* [Brief 1]: Please list the municipalities that the text on surveillance capitalism and the Nervión River names as making up the Left Bank.
* [Brief 2]: Carry the text on surveillance capitalism and the Nervión River forward from its last sentence.
:: Given text
The surveillance capitalism analysed by S. Zuboff (2019: 16) dismantles the clear perspective of those who believe in the liberal spirit of Silicon Valley. The question that the author asks is significant: “can the digital future be our home?” The analysis and the name she proposes in order to define the moment that must be faced is a warning that proclaims: not everything is what it seems to be. If the voracity of the technological dream is untiring, the expression is clear, “Today these rights to privacy, knowledge, and application have been usurped by a bold market venture powered by unilateral claims to others’ experiences and the knowledge that flows from it. What does this sea change mean for us, for our children, for our democracies, and for the very possibility of a human future in a digital world? The darkening of the digital dream and its rapid mutation into a voracious and utterly novel commercial project that I call surveillance capitalism.” (Zuboff, 2019: 2).

The consequences encounter the market, authority and technological power. The click of the computer, the datum, the screen, the cloud, applications and digital culture are not dispersed nodes in the virtual space but rather the expressions of the banalization and infantilism of “technology for itself” and, also now too, the forms and styles of life that trap and submerge human action in technologically disposed action. How does identity, trapped by technological habits and dependencies, play? The situated identity before the interactive screen, the one that is uploaded to the cloud, or that which browses different applications is also technological. It is the screen that is expressed on the Internet, that goes onto Facebook, which is guided by the powerful influence of Twitter, which uses WhatsApp, Instagram or sees the modus vivendi to be in danger when it is not permanently on social media connected to groups and interests.

3. The Specific Location in History. The Case of the Left Bank of the Nervión River

The specific empirical location of observation that we propose for the analysis and the possible application of social welfare techno-systems is the Left Bank of the Nervión River (covering a population of over 200,000 people in the municipalities of Barakaldo, Sestao, Portugalete and Santurtzi) in the historical territory of Biscay (Basque Country). This is a paradigmatic case (Flyvberg, 2006) in order to be able to illustrate the specific difficulties that social welfare techno-systems face in terms of their development and expansion in territories which since at least the end of the 1980s have been experiencing industrial restructuring processes affected by technological and economic changes in the last four decades.
::::
:: Given information
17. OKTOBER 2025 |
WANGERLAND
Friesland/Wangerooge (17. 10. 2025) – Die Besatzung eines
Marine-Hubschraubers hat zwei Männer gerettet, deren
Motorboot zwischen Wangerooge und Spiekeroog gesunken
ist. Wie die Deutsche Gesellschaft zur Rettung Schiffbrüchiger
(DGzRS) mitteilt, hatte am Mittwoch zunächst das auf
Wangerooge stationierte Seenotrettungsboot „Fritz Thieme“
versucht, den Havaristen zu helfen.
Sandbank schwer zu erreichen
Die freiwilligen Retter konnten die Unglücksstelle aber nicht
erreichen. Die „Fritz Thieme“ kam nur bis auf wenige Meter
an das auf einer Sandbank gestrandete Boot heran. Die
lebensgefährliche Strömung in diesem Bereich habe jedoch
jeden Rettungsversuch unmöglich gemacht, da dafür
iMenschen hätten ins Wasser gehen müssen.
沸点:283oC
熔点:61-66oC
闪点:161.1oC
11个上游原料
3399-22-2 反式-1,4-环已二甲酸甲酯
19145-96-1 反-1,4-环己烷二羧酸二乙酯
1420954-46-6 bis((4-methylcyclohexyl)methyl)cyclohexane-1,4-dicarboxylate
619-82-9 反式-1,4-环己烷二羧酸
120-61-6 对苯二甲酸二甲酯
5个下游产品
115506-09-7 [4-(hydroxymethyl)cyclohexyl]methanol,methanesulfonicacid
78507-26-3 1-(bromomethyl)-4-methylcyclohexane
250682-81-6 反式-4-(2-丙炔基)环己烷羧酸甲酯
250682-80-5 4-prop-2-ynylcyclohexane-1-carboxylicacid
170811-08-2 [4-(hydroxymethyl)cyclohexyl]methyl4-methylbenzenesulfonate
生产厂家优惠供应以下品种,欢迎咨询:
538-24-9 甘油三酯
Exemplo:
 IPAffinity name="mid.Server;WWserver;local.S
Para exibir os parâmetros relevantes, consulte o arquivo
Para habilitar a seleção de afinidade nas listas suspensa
::::
* [Final answer 1]: Barakaldo, Sestao, Portugalete, Santurtzi

* [Final answer 2]:
This area is characterized by being the cradle of industrialization in the region, based on five pillars: i) the steel industry (Altos Hornos de Vizcaya), ii) mining (Orconera), iii) ship building (La Naval), iv) capital goods (Babcock & Wilcox) and v) hundreds of auxiliary companies supplying these big companies. Its industrial identity can be summarised as iron and ships, and over the years a human community was built up based on industrial working culture, of social life at work and meeting up in the city, the neighbourhood and the local communities. The urban landscape structured dense surroundings and social life consisted of factory-based social relations (González Portilla, 2001).

The industrial crisis started in the 1980s with the breakup of manufacturing environments; in just a short time –a single decade– iron and ships become history (Navarro; Herrera and Aranguren, 1994). The rupture of the industrial model happened in unknown conditions. The industrial activity specialized the territory, and the inhabitants of these municipalities that constitute it know how to do what they have learnt and experienced through traditions of over a hundred years of history. Five generations of workers knew that iron and ships are the work and the trade that best define them. The socializing transition was normativised: often parents, children and then grandchildren encountered each other at work. The big companies offered shelter. It did not make them rich, but it did offer a stable working framework.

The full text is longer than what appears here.